FPGA Implementation of Real Time Image Stabilization
In the latest technology, there are different applications which are working on videos. Particularly, videos from cameras which are placed on moving platform. But due to uneven surface or camera vibration, captured video tends to have undesired jitters, shakes and blurs. This results into unpleasant viewing experience and also affect on video processing application such as surveillance or some military application also. Digital video stabilization is an essential video improvement technology which is focusing on removing unnecessary camera vibrations from video sequences. In the proposed method, first feature points are detected with the Features from Accelerated Segment Test (FAST) corner detection algorithm and then these feature points are extracted using efficient Fast Retina Key point (FREAK) descriptor.
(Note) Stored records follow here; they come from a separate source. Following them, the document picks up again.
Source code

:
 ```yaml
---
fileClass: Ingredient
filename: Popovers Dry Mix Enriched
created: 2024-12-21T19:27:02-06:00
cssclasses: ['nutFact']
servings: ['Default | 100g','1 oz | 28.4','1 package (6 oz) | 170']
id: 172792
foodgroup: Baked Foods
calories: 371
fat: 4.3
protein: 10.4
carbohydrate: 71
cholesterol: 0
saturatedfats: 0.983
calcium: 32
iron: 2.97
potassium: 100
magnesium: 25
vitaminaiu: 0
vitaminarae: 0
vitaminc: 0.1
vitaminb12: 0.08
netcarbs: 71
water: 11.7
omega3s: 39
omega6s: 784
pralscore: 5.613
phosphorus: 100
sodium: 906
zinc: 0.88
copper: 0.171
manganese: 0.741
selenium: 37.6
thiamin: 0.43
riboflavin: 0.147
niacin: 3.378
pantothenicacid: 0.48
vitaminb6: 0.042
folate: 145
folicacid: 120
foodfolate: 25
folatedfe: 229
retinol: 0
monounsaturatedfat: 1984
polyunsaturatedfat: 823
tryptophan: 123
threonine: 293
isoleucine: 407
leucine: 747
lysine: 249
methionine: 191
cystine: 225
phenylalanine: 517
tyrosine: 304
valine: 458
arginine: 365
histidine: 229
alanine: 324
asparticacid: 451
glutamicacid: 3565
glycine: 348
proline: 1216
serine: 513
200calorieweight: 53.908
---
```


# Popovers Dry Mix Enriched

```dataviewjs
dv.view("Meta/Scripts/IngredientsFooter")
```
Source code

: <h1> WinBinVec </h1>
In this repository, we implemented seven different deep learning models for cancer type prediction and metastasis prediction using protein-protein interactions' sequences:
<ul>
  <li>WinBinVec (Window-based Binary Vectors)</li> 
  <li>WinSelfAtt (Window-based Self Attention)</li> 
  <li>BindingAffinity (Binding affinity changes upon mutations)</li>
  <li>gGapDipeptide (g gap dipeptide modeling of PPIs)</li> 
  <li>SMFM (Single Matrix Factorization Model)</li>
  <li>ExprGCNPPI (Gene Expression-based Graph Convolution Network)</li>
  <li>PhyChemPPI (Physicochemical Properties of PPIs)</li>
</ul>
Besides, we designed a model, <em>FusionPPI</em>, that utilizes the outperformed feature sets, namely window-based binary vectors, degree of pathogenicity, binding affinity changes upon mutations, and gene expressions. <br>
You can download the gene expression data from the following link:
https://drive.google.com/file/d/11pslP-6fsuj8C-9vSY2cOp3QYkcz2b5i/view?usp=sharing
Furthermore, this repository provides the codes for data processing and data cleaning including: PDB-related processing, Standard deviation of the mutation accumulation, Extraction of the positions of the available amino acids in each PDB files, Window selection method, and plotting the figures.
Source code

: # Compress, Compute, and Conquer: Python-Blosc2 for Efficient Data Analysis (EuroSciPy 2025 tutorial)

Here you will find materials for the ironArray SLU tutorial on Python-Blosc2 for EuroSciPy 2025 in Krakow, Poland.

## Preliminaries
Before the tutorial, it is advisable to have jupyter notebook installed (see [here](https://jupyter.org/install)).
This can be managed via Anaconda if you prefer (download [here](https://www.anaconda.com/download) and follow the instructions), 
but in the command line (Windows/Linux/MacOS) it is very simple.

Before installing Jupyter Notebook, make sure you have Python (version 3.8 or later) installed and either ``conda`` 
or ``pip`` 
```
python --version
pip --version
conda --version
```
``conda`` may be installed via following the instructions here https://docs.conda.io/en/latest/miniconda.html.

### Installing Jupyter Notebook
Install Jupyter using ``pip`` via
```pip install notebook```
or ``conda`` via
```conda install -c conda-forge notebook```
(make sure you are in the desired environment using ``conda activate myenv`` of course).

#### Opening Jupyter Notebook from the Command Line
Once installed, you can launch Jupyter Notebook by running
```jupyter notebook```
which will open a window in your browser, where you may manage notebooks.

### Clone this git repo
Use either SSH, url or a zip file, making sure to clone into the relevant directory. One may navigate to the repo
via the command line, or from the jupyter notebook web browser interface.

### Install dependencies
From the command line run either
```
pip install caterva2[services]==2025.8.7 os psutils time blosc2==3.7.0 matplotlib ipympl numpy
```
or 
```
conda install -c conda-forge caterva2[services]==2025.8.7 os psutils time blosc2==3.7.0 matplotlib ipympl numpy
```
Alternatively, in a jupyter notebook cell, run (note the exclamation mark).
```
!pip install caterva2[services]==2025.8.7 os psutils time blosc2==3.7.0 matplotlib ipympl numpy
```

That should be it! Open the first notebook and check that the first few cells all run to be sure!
Then based on hamming distance feature points are matched between consecutive frames. Next, the matched point pairs are fitted to the affine transformation model using a M-estimator SAmple Consensus (MSAC) algorithm, which is a variant of the RANSAC algorithm based approach to estimate inter-frame motion strongly. Then the calculated results are used to find out the cumulative motion parameters between the conjugative frames, and the translational components are smoothed by a Kalman filter representing intentional camera movement. Experimental results have shown that the proposed system can deal with standard recorded video input including arbitrate translation and rotation and can produce full-frame stabilized output providing a better viewing experience. We are trying to achieve real time video stabilization system by using pipelining and parallel processing strategies, designing the whole process using a novel complete fully pipelined architecture and implemented on FPGA.
Index terms - Feature detection, Feature extraction, motion estimation, video stabilization.